Kolkata, May 25 (IANS) A senior Congress leader in West Bengal on Wednesday accused Railway Minister Suresh Prabhu of "influencing" the election results in an assembly constituency where a BJP candidate got elected.
Referring to the Kharagpur (Sadar) seat in West Midnapore district, from where state BJP president Dilip Ghosh emerged winner, former Bengal minister Manas Bhunia said Prabhu had done the "manipulation" during his visit to the railway town.
"Prabhu came here and manipulated the railway officers, staff, contractors and the administration," Bhunia, an ex state Congress president, told IANS.
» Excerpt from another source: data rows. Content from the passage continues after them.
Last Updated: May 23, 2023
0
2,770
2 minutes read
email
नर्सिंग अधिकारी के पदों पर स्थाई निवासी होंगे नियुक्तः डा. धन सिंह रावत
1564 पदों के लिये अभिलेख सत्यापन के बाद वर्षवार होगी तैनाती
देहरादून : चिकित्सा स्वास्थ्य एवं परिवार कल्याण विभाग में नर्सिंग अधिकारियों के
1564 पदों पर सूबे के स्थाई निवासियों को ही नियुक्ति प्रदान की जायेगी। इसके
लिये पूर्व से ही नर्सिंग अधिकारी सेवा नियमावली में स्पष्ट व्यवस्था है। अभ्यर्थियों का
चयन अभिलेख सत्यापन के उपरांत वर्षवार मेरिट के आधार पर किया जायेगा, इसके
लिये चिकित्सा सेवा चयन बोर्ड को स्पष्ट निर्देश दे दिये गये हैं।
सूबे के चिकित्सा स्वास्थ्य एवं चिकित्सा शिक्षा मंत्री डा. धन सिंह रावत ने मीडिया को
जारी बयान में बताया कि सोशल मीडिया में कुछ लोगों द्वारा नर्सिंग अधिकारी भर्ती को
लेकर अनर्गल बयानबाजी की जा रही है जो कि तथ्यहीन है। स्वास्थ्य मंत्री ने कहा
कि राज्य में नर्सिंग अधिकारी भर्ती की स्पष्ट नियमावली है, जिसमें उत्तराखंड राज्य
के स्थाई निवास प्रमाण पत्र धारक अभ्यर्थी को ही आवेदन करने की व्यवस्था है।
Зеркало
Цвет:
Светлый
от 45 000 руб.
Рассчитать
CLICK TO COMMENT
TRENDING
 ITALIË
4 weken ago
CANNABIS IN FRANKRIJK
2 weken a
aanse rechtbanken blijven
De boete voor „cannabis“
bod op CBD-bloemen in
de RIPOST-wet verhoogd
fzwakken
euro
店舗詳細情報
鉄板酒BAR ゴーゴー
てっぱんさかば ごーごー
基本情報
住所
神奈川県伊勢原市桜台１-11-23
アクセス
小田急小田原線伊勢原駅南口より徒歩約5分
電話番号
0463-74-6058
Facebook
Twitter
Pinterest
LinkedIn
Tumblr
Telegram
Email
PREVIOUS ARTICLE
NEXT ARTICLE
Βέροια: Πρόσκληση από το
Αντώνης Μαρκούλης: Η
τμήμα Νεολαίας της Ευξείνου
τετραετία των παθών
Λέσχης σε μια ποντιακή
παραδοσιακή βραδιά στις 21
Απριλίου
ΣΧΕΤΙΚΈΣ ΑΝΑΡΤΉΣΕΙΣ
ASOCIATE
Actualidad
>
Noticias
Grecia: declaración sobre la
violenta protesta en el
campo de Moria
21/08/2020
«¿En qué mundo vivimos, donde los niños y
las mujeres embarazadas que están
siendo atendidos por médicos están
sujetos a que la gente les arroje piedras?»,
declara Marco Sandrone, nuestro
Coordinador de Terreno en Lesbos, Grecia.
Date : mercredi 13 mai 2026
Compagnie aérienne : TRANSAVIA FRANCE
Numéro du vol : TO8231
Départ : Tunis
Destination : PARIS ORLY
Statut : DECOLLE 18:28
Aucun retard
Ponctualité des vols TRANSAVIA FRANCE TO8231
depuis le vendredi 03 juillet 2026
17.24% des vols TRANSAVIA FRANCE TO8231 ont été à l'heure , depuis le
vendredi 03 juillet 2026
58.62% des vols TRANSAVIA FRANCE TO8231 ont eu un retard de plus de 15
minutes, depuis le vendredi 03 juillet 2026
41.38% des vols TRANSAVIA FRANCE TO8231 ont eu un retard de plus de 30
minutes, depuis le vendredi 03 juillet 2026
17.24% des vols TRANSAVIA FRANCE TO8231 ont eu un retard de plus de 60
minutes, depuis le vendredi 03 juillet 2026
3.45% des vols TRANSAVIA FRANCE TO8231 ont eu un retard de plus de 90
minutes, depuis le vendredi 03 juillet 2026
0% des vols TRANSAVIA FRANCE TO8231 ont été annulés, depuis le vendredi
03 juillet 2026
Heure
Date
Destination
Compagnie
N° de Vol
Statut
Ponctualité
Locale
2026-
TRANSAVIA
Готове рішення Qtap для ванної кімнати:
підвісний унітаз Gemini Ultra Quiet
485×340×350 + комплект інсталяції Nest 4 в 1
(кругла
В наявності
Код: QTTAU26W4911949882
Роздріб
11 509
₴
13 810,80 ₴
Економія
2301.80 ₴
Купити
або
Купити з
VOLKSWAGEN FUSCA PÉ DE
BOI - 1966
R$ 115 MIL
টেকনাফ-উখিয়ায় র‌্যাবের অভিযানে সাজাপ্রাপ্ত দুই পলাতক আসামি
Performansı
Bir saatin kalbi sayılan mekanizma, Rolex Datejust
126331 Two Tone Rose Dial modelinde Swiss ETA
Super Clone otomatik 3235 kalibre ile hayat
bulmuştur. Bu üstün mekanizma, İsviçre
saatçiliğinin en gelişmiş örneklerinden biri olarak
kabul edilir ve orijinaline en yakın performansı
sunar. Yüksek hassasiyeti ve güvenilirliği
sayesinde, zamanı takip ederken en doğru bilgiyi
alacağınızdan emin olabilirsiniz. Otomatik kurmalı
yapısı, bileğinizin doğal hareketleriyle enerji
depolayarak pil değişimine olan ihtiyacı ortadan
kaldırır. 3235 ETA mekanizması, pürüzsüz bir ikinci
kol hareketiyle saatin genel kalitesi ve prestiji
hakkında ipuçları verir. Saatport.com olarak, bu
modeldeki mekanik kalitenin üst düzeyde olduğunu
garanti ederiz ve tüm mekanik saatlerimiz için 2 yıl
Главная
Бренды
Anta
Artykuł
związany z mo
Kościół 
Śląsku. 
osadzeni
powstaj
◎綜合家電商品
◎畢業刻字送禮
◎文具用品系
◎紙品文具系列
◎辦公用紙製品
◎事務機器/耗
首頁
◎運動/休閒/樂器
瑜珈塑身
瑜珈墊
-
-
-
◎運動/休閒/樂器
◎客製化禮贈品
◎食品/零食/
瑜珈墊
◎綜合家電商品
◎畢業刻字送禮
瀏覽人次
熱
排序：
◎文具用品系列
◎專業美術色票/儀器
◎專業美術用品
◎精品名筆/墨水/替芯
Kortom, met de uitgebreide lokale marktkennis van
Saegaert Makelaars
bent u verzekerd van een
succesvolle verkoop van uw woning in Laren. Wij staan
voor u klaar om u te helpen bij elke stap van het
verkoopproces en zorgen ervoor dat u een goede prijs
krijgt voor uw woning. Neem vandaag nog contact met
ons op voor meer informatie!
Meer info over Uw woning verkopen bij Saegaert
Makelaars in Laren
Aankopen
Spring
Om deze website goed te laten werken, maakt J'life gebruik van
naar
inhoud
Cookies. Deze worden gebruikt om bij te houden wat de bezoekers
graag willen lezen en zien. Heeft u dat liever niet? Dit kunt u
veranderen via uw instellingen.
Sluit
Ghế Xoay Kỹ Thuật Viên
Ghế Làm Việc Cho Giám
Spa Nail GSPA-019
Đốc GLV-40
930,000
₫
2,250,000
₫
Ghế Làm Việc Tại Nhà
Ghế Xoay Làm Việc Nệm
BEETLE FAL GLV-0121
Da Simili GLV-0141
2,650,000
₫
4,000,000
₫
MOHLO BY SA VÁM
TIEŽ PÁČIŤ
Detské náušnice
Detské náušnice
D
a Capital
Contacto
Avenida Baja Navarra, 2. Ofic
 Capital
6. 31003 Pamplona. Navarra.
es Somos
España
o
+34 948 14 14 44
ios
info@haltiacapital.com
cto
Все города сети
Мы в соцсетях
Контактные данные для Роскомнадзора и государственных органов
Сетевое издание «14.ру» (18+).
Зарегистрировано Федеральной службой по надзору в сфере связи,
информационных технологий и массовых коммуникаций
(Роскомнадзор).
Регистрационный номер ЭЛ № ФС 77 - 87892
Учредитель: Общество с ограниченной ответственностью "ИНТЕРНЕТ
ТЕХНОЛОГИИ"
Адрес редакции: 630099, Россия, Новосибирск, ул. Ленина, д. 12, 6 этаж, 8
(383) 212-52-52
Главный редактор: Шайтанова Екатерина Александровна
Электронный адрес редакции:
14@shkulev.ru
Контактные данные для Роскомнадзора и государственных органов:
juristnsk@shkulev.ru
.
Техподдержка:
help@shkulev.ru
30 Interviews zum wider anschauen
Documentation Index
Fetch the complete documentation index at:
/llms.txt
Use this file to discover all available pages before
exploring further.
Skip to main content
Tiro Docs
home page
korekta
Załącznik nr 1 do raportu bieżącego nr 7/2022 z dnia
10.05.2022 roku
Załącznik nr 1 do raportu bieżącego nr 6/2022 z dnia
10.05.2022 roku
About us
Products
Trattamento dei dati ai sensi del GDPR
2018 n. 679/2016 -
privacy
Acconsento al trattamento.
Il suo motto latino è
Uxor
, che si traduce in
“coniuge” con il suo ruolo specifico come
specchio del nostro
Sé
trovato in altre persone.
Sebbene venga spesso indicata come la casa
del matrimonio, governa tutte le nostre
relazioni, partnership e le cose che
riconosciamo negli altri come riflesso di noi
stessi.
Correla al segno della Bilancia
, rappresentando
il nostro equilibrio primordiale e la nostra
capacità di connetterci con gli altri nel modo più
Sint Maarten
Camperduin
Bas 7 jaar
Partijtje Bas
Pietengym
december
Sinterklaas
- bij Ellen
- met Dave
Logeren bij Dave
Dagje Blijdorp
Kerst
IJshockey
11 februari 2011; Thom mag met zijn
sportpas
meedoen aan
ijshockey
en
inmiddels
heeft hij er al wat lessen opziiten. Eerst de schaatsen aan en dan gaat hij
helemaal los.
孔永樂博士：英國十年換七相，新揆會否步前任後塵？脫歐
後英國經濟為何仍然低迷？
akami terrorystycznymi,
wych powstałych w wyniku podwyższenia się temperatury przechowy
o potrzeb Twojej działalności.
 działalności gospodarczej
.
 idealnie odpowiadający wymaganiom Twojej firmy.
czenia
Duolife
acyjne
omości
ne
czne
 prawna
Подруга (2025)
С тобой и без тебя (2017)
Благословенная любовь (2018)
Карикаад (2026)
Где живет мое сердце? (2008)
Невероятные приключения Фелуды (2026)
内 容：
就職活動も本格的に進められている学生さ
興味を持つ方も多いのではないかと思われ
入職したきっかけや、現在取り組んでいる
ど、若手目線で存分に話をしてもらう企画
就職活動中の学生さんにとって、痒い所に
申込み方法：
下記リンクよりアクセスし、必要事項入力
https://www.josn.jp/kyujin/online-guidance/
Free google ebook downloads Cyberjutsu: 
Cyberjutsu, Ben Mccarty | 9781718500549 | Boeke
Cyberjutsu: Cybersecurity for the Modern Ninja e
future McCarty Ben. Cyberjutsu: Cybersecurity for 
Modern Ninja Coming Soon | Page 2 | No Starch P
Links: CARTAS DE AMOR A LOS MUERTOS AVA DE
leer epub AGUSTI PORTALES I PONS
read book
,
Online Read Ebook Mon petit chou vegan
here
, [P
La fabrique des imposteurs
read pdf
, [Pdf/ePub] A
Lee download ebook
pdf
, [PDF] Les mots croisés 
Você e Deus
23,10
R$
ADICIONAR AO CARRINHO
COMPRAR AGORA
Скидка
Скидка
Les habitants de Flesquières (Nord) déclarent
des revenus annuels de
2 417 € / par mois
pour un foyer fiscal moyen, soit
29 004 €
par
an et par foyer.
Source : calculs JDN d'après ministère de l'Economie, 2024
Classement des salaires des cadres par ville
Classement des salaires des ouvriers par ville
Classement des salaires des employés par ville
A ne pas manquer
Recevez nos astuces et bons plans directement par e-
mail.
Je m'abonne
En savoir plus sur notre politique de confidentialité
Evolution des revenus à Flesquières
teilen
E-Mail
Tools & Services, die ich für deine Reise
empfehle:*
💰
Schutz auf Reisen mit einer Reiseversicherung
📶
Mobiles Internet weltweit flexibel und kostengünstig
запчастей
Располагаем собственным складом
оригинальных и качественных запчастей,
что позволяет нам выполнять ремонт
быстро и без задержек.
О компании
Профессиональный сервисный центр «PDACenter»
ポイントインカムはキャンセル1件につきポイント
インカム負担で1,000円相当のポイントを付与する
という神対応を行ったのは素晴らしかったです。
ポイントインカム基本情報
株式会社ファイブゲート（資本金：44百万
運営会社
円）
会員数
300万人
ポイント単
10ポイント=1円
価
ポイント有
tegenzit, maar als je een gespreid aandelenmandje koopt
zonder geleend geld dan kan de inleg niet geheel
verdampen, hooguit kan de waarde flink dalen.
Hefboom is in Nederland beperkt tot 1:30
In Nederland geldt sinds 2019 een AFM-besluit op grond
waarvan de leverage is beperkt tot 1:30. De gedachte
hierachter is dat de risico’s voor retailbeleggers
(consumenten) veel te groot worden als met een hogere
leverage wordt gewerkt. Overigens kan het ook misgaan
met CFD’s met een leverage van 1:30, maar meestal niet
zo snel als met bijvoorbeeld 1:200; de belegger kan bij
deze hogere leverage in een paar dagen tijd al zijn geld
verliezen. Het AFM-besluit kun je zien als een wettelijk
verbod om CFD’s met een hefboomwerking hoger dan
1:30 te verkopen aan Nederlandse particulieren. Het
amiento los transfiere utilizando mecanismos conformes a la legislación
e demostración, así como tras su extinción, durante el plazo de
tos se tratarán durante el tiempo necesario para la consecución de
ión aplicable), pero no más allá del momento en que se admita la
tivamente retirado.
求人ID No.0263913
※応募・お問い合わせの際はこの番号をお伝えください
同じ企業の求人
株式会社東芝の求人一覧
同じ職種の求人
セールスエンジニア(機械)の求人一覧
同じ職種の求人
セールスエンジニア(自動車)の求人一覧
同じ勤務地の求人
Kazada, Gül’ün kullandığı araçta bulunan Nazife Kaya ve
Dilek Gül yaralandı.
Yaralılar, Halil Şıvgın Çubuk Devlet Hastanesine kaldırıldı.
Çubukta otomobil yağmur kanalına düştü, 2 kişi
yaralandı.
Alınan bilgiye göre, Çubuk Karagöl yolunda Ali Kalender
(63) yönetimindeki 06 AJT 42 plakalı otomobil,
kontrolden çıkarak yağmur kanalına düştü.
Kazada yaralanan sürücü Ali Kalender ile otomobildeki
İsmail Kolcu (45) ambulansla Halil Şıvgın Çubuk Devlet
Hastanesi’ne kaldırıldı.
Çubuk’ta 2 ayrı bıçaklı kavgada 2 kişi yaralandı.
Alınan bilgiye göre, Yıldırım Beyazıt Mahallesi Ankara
Ghosh pulled off a surprise victory, getting the better of nonagenarian Congress candidate Gyan Singh Sohanpal, who had won ten terms from the constituency, and was undefeated since 1982.
Bhunia termed Sohanpal's defeat as "unfortunate" from the railway town.
Kharagpur is a bustling divisional headquarters under the South Eastern Railway.
Bhunia claimed that lack of time was a major reason for the Congress-Left Front alliance in the state coming a cropper in the polls.
"The LF and the Congress have conflicting political ideology. But we did not get enough time for proper assimilation and synchronisation to ensure reciprocal transfer of votes," he said.
Although Bhunia himself retained his seat from Sabang, the LF-Congress could secure only 77 seats (Congress 44, Left Front 32 and an independent backed by the alliance). The Trinamool Congress emerged victorious by capturing 211 seats in the 294-member assembly.
However, Bhunia said an in-depth study and analysis was needed to comprehensively identify the reasons for the debacle.
But the Congress leader did not buy the argument by a section of the Left that the Congress failed to transfer its votes as per expectation to the Left candidates in some of the constituencies.
"Congress also has the same allegation against them," Bhunia said.
He said the future of the alliance would depend on the decisions by the Left and the Congress, both at the national and state level.
Blaming the Bharatiya Janata Party (BJP) and the Trinamool Congress for striking an "under the table deal" Bhunia said: "Seven per cent votes of the BJP went to the Trinamool, through scientific manipulation of transfer of votes by the RSS machinery."